-- Passage provided follows --

If we look at our sample trace, we’d get something like this:

$$P(\omega^{-1}) = 20, P(\omega^{-2}) = 13, P(\omega^{-3}) = 5$$ $$P(\omega^0) = 5, P(\omega^1) = 20, P(\omega^2) = 100$$ $$P(\omega^3) = 13, P(\omega^4) = 100, P(\omega^5) = 0$$

With this, all the values in our computation trace are included in the polynomial. We just have to interpolate, and obtain $P(X)$, which will have degree $d - 1$.

Gate Encoding

Gates present a complication: they can be either addition or multiplication gates. This means that proving that a gate is correctly evaluated, requires us to convey information about its type.

We do this via a selector polynomial $S(X)$. For gate $k$:

$$S(\omega^{3k}) = 0 \ \textrm{or} \ S(\omega^{3k}) = 1$$

When the gate $k$ is an addition gate, then $S(X)$ will take the value $1$, and if it is a multiplication gate, then it will take the value $0$. To make this simple to write, let’s just define:

$$\alpha = \omega^{3k}$$

And then construct the following expression:

$$S(\alpha)[P(\alpha) + P(\omega \alpha)] + (1 - S(\alpha))P(\alpha)P(\omega \alpha) = P(\omega^2 \alpha)$$

Don’t let the expression scare you — what’s happening is actually fairly straightforward. You see, either $S(\alpha) = 0$ or $1 - S(\alpha) = 0$. Because of this, only one of the terms containing $S(X)$ will be active for some gate $k$, and in consequence, this expression ties inputs ($P(\alpha)$ and $P(\omega \alpha)$) and outputs (encoded in $P(\omega^2 \alpha)$) of a gate, along with the gate type.

Wiring Encoding

This one is the trickiest of the lot. As mentioned before, it may happen that some wires correspond to the same value, since they come from the same source, like this:

Click to zoom

What this means is that some of the values encoded into $P(X)$ need to match:

$$P(\omega^a) = P(\omega^b) = P(\omega^c) = ...$$

If we analyze the entire circuit, we’ll end up having a set of this kind of constraints:

$$\left\{\begin{matrix} P(\omega^{-1}) = P(\omega^1) \\ P(\omega^{-2}) = P(\omega^3) \\ P(\omega^{-3}) = P(\omega^0) \\ P(\omega^2) = P(\omega^4) \end{matrix}\right.$$

This is for the example above. But in general, the equalities may have more than $2$ members each

Each one of these must be somehow encoded, of course, into polynomials. They way we do this is quite interesting: for each constraint, we define a polynomial that permutates or rotates the subset of roots whose evaluation should match. So for example, if the condition is:

$$P(\omega^p) = P(\omega^q) = P(\omega^r) = P(\omega^s)$$

Then we define the subset:

$$H' = \{\omega^p, \omega^q, \omega^r, \omega^s\}$$

And using $H’$, we create a polynomial $W(X)$ that has the following behavior:

$$\\ W(\omega^p) = \omega^q \\ W(\omega^q) = \omega^r \\ W(\omega^r) = \omega^s \\ W(\omega^s) = \omega^p$$

Click to zoom

Because $W(X)$ always returns “the next” element in $H’$, and since all the values of $P(X)$ should be equal for the roots on $H’$, the way we prove that the wiring constraint holds is by proving that:

$$P(x) = P(W(x)) \forall x \in H'$$

This has to be done for every element in $H’$, thus covering all the equalities in a single constraint.

Okay! That was certainly a lot. Nevertheless, we’ve already covered a lot of ground with this.

-- Passage provided concluded --

■ Work instruction A
In the passage on encoding circuits as polynomials, what value does the selector polynomial S(X) take when gate k is a multiplication gate?
■ Work instruction B
Write the next few paragraphs of the passage on encoding circuits as polynomials, picking up after its final sentence.

-- Supplied material follows --

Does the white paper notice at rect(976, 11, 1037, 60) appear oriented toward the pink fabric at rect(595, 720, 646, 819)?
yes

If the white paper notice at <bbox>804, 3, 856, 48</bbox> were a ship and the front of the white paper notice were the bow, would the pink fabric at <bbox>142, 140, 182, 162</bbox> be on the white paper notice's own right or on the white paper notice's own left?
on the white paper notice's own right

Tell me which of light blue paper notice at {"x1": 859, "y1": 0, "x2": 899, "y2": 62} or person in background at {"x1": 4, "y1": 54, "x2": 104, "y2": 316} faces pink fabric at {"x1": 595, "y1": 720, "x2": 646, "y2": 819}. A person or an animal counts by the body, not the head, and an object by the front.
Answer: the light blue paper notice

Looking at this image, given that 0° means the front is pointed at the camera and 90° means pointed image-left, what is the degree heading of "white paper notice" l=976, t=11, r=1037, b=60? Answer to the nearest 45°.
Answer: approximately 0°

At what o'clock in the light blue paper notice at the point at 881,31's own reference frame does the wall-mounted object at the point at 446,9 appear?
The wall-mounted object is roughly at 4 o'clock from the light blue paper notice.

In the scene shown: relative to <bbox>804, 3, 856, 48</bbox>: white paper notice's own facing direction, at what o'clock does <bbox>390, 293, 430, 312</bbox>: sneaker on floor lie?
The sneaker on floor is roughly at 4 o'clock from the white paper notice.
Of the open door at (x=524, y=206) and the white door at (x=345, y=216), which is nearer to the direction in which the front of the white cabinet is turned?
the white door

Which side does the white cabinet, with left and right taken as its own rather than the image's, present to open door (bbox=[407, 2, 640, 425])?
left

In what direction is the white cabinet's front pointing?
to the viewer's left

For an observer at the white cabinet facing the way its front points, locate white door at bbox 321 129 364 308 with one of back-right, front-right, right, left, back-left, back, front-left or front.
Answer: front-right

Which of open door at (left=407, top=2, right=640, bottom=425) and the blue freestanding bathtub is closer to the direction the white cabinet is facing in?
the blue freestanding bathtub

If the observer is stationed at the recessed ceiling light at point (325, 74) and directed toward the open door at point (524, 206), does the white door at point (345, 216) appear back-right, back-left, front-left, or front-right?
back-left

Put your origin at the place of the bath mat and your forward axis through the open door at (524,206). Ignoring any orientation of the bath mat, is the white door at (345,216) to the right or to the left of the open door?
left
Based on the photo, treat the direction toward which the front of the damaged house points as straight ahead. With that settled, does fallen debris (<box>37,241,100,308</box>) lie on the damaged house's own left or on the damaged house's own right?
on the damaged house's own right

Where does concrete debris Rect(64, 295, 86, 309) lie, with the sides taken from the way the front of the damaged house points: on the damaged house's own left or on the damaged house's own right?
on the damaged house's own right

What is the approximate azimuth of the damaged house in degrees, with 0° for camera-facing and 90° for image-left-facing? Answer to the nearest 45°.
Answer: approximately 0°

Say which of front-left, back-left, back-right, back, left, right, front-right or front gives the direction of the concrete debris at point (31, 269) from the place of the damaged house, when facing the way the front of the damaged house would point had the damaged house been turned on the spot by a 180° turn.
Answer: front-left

-- Supplied material concluded --

■ Answer box A
0

■ Answer box B
At this point, the prover has all these polynomials that encode the entire computation trace. What’s missing then? Only the most important part: convincing a verifier that the trace is correct. Once we understand how this happens, everything will finally be tied together.

Verification Requirements

Of course, the verifier doesn’t know the polynomials we just talked about. In particular, it’s critical that they never learn the full $P(X)$. The reason for this is that, if they do get ahold of it, then they could easily uncover the secret information $x$, by calculating:

$$P(\omega^{-j})$$

The ability to never reveal these values by using polynomials is what gives Plonk its zero knowledge properties!

If the verifier cannot know the polynomials, then how can we convince them of anything? Did we hit a dead end? Should we panic now?

While the verifier cannot ask for the full polynomials, they for sure can ask for single evaluations of them. They should be able to ask for any value of $P(X)$, $S(X)$, or the $W(X)$'s — meaning they should be able to query any part of the computation trace. Except for the secret inputs, of course.

It’s at this point that our PCSs of choice comes in handy: when requesting the value of $P(X)$ at some point $b$ (so, $P(b)$), the verifier can check that it’s correctly computed by checking it against a commitment! Noooice.

Why would they do that, though? To check that the constraints hold, that is!

To be convinced that the computation trace is correct, the verifier needs to check that:

• The output of the last gate is exactly $0$ (this is a convention),
• The inputs (the public ones, or the witness) are correctly encoded,
• The evaluation of each gate is correct (either addition or multiplication holds),
• The wiring is correct.

The first one is easy — the verifier just asks for the output at the last gate, which is:

$$P(\omega^{3|C| - 1}) = 0$$

For the other checks though, we’ll need to sprinkle in some magic (as usual, at this point).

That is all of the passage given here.